According to recent WUSA 9 story, Maryland assistant coach, Dalonte Hill, was arrested on a DUI charge. It has been reported that Anne Arundel County Police Officers made a routine traffic stop after observing a GMC Yukon allegedly driving erratically, and failing to stay in a single lane. Officers state that they smelled a strong odor of alcohol and asked Hill to take a field sobriety test. Hill is reported to have refused the field sobriety test and also a breath test. He was charged with a DUI. It has also been reported that Hill had a prior DUI on his record.

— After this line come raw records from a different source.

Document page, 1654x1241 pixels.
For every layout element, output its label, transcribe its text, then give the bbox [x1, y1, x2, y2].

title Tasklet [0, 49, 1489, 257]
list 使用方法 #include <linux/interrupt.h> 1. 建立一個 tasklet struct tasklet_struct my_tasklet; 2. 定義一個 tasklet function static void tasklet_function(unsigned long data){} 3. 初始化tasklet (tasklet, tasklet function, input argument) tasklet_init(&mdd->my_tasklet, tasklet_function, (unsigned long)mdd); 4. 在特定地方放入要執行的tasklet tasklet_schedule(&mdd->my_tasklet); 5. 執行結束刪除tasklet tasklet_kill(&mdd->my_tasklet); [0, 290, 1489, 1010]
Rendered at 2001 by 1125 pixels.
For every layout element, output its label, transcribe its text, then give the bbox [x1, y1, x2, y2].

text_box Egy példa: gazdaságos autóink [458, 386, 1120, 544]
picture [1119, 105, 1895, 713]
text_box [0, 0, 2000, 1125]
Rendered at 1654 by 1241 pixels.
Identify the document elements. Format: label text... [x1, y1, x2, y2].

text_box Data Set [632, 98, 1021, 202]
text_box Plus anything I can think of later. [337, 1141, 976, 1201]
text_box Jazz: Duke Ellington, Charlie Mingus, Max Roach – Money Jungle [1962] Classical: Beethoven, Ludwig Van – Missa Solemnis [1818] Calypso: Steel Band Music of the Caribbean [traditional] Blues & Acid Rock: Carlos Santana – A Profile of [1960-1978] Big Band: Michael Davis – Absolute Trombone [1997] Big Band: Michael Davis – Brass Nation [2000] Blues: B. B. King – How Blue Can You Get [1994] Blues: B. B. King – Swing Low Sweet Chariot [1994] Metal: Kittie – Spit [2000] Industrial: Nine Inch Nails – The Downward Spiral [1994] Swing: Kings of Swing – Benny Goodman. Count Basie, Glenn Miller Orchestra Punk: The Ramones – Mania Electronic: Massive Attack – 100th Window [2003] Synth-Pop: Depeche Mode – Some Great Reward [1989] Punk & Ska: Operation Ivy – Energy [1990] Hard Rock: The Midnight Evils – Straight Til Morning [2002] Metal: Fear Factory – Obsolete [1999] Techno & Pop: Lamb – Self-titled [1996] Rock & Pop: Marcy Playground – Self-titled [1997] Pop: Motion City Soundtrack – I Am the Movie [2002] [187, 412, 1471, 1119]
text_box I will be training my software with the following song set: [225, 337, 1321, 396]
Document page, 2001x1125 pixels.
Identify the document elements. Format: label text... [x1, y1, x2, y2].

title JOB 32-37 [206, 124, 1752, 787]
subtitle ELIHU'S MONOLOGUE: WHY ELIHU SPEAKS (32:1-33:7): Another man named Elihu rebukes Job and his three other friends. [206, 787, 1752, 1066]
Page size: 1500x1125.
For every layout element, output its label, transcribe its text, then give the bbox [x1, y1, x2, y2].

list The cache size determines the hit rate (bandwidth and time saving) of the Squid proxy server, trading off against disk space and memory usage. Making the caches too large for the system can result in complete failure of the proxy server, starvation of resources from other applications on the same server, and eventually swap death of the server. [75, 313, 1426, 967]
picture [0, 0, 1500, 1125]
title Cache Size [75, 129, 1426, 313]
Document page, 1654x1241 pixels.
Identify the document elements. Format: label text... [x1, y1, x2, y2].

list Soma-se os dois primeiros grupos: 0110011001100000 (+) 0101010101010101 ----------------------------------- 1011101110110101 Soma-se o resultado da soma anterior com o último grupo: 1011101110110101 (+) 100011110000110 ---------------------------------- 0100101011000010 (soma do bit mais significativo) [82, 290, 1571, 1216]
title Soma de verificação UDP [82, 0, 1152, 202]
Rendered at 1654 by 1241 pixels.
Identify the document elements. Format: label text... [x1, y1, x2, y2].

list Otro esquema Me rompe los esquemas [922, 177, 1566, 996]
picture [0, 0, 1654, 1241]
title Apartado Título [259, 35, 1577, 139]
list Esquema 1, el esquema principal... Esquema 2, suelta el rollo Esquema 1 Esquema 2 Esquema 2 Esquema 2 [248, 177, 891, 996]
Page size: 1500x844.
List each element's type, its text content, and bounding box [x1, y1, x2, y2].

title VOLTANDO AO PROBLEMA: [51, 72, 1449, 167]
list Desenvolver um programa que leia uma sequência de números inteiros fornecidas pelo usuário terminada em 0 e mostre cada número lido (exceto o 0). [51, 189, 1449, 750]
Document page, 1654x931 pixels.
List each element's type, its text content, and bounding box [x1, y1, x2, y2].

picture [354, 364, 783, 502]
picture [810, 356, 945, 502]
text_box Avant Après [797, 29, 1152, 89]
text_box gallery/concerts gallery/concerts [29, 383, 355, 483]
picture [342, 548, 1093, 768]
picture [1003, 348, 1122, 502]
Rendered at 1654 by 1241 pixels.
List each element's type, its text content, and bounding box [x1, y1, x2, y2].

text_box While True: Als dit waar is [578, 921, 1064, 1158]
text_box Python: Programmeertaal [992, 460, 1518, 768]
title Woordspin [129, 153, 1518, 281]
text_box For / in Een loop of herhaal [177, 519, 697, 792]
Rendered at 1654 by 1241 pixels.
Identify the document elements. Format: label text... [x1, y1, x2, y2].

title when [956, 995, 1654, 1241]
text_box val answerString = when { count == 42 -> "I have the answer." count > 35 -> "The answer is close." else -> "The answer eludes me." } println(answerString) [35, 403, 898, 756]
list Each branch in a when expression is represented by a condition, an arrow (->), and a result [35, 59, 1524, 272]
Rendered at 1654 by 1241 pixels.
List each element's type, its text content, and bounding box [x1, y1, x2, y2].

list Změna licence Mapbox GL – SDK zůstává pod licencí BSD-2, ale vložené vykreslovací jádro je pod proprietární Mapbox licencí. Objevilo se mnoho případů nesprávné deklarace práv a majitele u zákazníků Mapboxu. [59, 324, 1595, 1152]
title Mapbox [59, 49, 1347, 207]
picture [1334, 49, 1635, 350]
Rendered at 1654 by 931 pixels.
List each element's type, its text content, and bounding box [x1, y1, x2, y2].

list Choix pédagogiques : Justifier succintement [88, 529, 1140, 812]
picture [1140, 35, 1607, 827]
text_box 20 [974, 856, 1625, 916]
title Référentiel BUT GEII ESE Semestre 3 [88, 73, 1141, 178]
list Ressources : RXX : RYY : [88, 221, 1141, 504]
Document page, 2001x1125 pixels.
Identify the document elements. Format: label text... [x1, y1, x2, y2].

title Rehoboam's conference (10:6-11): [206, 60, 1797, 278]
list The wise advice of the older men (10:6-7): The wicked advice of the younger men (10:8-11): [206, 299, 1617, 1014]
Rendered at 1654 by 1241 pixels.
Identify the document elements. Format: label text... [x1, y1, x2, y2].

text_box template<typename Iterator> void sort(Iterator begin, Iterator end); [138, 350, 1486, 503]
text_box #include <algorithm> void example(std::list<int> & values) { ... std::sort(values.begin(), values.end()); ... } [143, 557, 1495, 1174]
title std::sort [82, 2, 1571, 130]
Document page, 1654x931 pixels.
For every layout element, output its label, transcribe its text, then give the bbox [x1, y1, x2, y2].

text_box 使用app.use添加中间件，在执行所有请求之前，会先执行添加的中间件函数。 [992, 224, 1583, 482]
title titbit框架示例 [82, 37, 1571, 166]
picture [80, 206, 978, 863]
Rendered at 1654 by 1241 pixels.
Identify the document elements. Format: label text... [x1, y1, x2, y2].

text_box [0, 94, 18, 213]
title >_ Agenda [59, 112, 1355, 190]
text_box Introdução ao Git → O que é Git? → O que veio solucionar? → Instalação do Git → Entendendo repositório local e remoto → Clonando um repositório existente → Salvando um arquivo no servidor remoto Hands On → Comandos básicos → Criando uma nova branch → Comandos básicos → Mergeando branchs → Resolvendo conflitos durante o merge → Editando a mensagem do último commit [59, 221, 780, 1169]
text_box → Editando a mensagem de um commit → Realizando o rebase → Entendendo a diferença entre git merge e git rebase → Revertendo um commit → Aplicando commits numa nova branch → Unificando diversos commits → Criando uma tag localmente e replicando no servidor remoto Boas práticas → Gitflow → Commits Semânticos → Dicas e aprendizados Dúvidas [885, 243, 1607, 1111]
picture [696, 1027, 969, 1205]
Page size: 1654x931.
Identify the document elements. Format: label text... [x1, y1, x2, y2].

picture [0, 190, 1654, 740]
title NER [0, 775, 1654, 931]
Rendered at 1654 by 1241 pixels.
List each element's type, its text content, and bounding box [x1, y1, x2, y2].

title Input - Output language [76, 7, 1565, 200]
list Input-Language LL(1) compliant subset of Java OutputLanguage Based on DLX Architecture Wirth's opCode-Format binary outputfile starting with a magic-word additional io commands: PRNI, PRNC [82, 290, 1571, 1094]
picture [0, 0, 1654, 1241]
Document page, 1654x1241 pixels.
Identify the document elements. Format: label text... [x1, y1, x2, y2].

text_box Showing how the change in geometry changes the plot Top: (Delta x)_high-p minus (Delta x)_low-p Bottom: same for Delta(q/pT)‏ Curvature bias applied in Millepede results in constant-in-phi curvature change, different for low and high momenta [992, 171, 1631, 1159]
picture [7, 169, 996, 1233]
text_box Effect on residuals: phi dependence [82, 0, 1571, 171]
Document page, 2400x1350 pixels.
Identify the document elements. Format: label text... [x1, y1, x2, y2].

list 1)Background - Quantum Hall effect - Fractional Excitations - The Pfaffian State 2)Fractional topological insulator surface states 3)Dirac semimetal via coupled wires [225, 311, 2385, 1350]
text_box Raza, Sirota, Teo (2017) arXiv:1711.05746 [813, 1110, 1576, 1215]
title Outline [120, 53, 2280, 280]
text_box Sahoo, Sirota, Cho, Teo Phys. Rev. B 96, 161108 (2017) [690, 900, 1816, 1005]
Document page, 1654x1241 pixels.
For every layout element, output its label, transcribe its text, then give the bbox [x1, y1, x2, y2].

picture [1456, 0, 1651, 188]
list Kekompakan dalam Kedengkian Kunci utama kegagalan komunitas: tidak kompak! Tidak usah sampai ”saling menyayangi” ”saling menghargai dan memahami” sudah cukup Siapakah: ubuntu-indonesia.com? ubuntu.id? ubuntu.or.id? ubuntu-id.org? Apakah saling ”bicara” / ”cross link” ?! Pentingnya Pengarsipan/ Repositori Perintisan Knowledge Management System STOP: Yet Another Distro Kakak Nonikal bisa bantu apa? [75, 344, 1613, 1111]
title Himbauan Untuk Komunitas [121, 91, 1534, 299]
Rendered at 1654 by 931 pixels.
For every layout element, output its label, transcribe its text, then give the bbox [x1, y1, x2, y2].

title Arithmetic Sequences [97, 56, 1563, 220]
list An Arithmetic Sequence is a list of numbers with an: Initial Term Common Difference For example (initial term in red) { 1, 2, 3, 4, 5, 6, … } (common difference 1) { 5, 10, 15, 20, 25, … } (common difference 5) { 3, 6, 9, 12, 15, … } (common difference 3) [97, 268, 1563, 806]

As a Washington, DC DUI lawyer, I often get calls from people who have been arrested on a second offense DUI charge. Sometimes, it is actually a third, or even fourth time they were arrested on suspicion of DUI. They are worried because while you might get a good deal on a first offense DUI, they have heard that the punishment is much worse for repeat offenders. First, let me say that DC courts do treat repeat DUI or DWI offenses very seriously. The best thing to do is to not drink and drive. Unfortunately if you are reading this blog, you have probably already been given a citation to appear in traffic court.
As for the potential penalty, according to the Washington, DC code a second conviction for DUI within a 15-year period carries a fine of up to $5,000 and maximum of a year in jail. If convicted, you must serve at least 5 days in jail. This cannot be waved. A third conviction for drunk driving carries a fine of up to $10,000 and a year in jail. The difference here is that on a third offense, you must serve at least 10 days in jail if convicted. It should also be noted that the penalty might be greater if the driver has a minor child in the car at the time of his or her arrest.
The question you are probably asking now is what can be done to avoid a conviction and jail. Well there is often a lot that can be done if you hire an experienced DUI defense attorney, he can review your record and may be able to get you a disposition where you are not considered a second offender. As I Have discussed in previous posts, he can also challenge the vehicle stop, the administration of Standardized Field Sobriety Tests, (SFSTs), breath or urine testing, and fight the case at trial. It is important to remember that an arrest is not a conviction and there is often a lot that can be done. Your life is not over.